August 04, 2011
When Ernie Banks said "Let's play two," he probably didn't have two baseball games in two different towns at two different levels in mind.
Still, you have to figure the Chicago Cubs legend would have to be pretty jazzed to learn about the Tuesday that Seattle Mariners rookie Kyle Seager(notes) went through. After playing in a day game at Triple-A Tacoma — going 0 for 5 with two strikeouts — the third baseman received a phone call from GM Jack Zduriencik at Safeco Field.
He was about to get a second chance by putting in some overtime with the big league club.
Seager and his fiancee quickly got into the car, and the pair raced up Interstate 5 — Federal Way is 23 miles south of Safeco Field — with just 30 minutes until first pitch.
"Yeah, we were going a little fast," Seager admitted. "But we got here pretty quick, so it was nice."
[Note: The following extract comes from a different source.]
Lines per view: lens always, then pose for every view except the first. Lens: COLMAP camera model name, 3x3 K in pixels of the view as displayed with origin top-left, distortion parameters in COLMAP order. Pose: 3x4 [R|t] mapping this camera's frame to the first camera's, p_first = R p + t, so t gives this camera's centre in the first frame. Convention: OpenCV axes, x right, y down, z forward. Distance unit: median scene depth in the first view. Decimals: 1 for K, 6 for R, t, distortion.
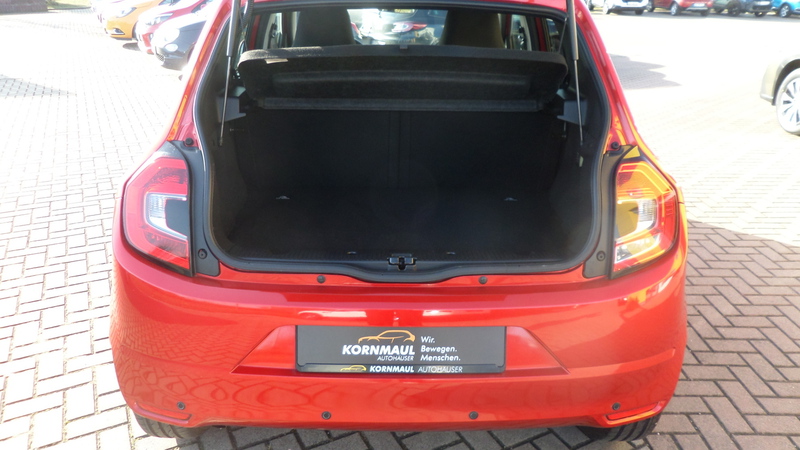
lens RADIAL K [[573.9, 0, 400.0], [0, 573.9, 225.0], [0, 0, 1]] dist [-0.005903, 0.002294]
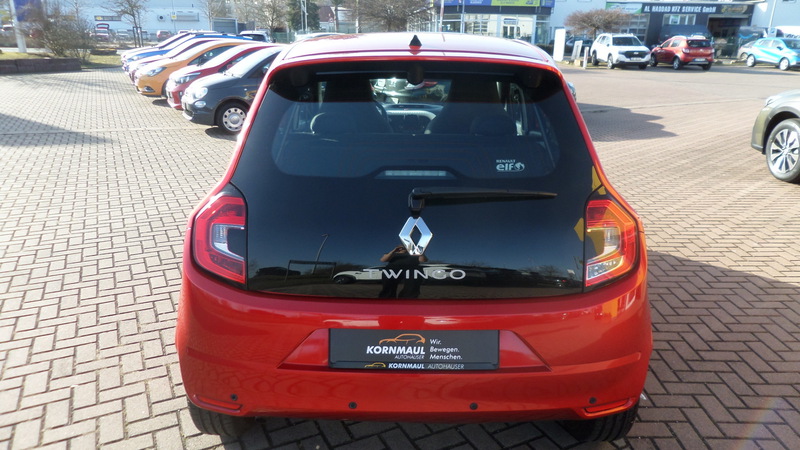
lens RADIAL K [[593.0, 0, 400.0], [0, 593.0, 225.0], [0, 0, 1]] dist [-0.001220, 0.001253]
pose [[0.999794, -0.001625, -0.020250, -0.001351], [-0.000223, 0.995861, -0.090893, 0.049904], [0.020314, 0.090878, 0.995655, -0.223716]]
By the second inning, there was Seager in uniform standing in the Mariners dugout. He even pinch-hit for an injured Justin Smoak(notes) in the eighth inning [he struck out swinging] and played third base during the ninth to cap a wild day.
And here I thought it was impressive when I saw games in both Milwaukee and Chicago during the 2008 postseason.
Given the close distance between Seattle and Tacoma, I'm sure Seager's situation has probably happened before, but is still very rare. And after taking a look at the list of Triple-A affiliates, it looks like the same type of double-dip duty could work with the Detroit Tigers (Toledo), Boston Red Sox (Pawtucket), Atlanta Braves (Gwinnett) and Colorado Rockies (Colorado Springs).
BONUS: A few readers have pointed out that Joel Youngblood's busy day in 1982 tops Seager's running around. Youngblood started his Aug. 4 as a member of the New York Mets at Wrigley Field and hit a two-RBI single off Fergie Jenkins before learning he had been traded to the Montreal Expos. He left the game, caught a cab to O'Hare and hopped the next flight to Philadelphia. During that night's game, he hit a single off Steve Carlton. Two cities. Two games. Two hits off two future Hall of Famers. Nope, not bad at all.